There are a lot of issuers in Puerto Rico. Some of them are backed by defined revenue streams, like Puerto Rico Electric, which is referred to as PREPA. The COFINA sales tax bonds are backed by a specified revenue stream. There are some private universities in Puerto Rico that actually are benefiting from the fact that the public universities are getting less funding and are therefore seeing students leave the public universities and migrate to some of the private universities. So their debt profiles actually look OK. They can continue to service their debt. And then, finally, there’s some very short-term debt that is insured by the likes of National Public Finance Guarantee or Assured Guarantee, which we think has good claims-paying abilities for many, many years to come. So we’ve played it from that perspective, where we’ve been involved in Puerto Rico.
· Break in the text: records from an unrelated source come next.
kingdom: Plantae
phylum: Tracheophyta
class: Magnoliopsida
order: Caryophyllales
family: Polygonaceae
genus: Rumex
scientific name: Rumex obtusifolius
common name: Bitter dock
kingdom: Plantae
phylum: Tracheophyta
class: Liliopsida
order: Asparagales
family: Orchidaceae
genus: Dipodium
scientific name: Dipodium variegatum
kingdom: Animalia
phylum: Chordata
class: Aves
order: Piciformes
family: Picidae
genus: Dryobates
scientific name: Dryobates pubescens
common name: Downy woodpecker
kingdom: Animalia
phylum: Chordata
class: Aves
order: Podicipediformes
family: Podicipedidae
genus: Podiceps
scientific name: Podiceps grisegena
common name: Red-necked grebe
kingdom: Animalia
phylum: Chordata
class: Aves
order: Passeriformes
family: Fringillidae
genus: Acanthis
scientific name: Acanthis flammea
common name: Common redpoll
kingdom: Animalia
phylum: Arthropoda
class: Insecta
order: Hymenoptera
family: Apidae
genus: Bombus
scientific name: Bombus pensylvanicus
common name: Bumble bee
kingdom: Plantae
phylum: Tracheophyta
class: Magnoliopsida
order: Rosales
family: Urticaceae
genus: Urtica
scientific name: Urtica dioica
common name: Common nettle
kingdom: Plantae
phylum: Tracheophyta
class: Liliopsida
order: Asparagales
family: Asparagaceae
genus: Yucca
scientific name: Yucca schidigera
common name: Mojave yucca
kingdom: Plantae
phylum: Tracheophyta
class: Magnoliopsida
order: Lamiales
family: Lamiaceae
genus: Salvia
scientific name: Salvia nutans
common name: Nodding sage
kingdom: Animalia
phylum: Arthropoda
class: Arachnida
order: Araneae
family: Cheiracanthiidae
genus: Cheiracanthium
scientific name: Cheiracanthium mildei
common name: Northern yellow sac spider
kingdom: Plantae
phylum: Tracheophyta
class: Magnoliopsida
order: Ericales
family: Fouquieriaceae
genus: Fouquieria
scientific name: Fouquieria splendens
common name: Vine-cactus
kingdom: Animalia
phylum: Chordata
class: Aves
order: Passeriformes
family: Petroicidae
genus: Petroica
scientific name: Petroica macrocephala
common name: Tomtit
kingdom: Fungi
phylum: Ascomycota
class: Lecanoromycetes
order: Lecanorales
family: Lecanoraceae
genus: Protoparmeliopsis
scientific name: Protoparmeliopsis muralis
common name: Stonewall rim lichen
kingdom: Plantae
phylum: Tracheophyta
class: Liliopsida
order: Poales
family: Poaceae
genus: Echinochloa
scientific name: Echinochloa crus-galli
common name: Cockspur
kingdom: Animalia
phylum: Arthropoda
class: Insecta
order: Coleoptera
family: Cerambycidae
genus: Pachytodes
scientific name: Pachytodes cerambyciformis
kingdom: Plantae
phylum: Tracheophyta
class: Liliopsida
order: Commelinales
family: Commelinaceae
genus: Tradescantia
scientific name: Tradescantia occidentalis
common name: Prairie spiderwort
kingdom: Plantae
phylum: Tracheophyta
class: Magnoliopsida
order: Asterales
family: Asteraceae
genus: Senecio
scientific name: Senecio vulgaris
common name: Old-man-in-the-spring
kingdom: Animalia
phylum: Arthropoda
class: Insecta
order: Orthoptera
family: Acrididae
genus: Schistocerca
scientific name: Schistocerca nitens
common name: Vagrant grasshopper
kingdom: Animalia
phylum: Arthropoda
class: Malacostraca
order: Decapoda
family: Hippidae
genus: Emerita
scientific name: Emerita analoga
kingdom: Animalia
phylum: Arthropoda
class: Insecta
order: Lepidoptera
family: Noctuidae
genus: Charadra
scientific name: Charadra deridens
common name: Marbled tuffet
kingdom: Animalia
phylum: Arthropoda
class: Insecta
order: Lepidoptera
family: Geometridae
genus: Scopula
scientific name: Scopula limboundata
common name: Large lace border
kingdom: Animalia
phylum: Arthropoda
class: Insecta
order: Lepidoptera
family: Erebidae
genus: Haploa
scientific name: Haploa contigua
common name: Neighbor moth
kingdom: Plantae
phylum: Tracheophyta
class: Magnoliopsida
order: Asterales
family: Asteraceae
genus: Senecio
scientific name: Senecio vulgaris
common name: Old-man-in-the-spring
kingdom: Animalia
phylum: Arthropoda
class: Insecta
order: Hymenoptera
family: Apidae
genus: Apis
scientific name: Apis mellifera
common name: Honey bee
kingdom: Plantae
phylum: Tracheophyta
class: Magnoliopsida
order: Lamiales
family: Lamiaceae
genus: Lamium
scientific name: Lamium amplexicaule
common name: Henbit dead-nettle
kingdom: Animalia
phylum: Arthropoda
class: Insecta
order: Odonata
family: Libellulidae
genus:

And again, where prices are currently, there might be some opportunities. If they get this deal done, which provides them liquidity for the next two to three years, it could be an opportunity where you could see some sort of relief rally. We’re just not sure exactly where we are, though, on that cycle. So, we haven’t really been dabbling in the longer, lower dollar price, unsecured, or GO type of debt just yet. But within our marketplace, that’s a very rapidly developing situation, and so it could present further opportunities down the road.

Lyle, we’d welcome a parting thought for investors if they’re still nervous about Puerto Rico.
I think people need to understand that the rating movements are not going to necessarily be the biggest drivers of price performance on Puerto Rico bonds. As we all know, the rating agencies many times are late to the game. I would say, just sit back and think about your strategy. Can you absorb some of this volatility? And also, if you own mutual funds, how big of an exposure to Puerto Rico do they have, and what do they own? So, make sure you know what you own, don’t be too quick to pull the trigger, and take a look under the covers.

That is all the time we have, Lyle. Thanks for joining us again here On the Trading Desk.
As always, thanks, Peter.

The views expressed are as of 2-19-14 and are those of Lyle Fitterer, Peter Nulty, and Wells Fargo Funds Management, LLC. The information and statistics in this report have been obtained from sources we believe to be reliable but are not guaranteed by us to be accurate or complete. Any and all earnings, projections, and estimates assume certain conditions and industry developments, which are subject to change. The opinions stated are those of the author and are not intended to be used as investment advice. The views and any forward-looking statements are subject to change at any time in response to changing circumstances in the market and are not intended to predict or guarantee the future performance of any individual security, market sector or the markets generally, or any mutual fund. Wells Fargo Funds Management, LLC, disclaims any obligation to publicly update or revise any views expressed or forward-looking statements.